*WORK ITEM*.
Entries follow. Give back exactly the lines starting at the one containing "of human liver" and ending at the one containing "histopathology image shows", and no other lines.

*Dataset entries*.

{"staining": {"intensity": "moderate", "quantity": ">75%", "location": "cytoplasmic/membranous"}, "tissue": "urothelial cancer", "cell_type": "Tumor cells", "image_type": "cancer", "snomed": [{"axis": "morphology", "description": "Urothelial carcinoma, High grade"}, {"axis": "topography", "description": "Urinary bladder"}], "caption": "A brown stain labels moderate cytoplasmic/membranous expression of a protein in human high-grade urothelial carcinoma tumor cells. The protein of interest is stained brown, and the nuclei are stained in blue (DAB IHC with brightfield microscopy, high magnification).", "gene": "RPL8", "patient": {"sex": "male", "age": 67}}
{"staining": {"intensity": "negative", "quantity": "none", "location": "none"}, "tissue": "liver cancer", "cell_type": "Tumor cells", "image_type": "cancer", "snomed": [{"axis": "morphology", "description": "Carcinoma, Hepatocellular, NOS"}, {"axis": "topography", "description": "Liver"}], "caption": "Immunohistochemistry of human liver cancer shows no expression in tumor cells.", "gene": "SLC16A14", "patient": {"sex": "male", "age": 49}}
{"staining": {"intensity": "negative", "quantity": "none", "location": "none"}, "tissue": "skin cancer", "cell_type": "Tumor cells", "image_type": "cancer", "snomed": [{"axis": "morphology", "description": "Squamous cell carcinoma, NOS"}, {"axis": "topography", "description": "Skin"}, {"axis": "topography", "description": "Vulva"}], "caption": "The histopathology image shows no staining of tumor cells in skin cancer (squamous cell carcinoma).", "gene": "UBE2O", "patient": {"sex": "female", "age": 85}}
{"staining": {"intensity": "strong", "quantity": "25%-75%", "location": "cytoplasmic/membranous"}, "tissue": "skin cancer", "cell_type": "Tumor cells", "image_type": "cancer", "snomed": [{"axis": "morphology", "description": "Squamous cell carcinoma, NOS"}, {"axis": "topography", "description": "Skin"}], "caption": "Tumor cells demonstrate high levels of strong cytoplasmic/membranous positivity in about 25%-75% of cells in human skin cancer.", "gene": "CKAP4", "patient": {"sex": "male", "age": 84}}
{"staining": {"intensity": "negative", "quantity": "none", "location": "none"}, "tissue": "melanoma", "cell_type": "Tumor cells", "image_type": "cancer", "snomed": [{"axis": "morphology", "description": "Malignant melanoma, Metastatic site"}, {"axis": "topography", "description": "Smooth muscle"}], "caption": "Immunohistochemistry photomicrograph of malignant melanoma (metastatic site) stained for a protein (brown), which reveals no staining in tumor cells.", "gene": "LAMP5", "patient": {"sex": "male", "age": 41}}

*EXERCISE ANSWER*.
{"staining": {"intensity": "negative", "quantity": "none", "location": "none"}, "tissue": "liver cancer", "cell_type": "Tumor cells", "image_type": "cancer", "snomed": [{"axis": "morphology", "description": "Carcinoma, Hepatocellular, NOS"}, {"axis": "topography", "description": "Liver"}], "caption": "Immunohistochemistry of human liver cancer shows no expression in tumor cells.", "gene": "SLC16A14", "patient": {"sex": "male", "age": 49}}
{"staining": {"intensity": "negative", "quantity": "none", "location": "none"}, "tissue": "skin cancer", "cell_type": "Tumor cells", "image_type": "cancer", "snomed": [{"axis": "morphology", "description": "Squamous cell carcinoma, NOS"}, {"axis": "topography", "description": "Skin"}, {"axis": "topography", "description": "Vulva"}], "caption": "The histopathology image shows no staining of tumor cells in skin cancer (squamous cell carcinoma).", "gene": "UBE2O", "patient": {"sex": "female", "age": 85}}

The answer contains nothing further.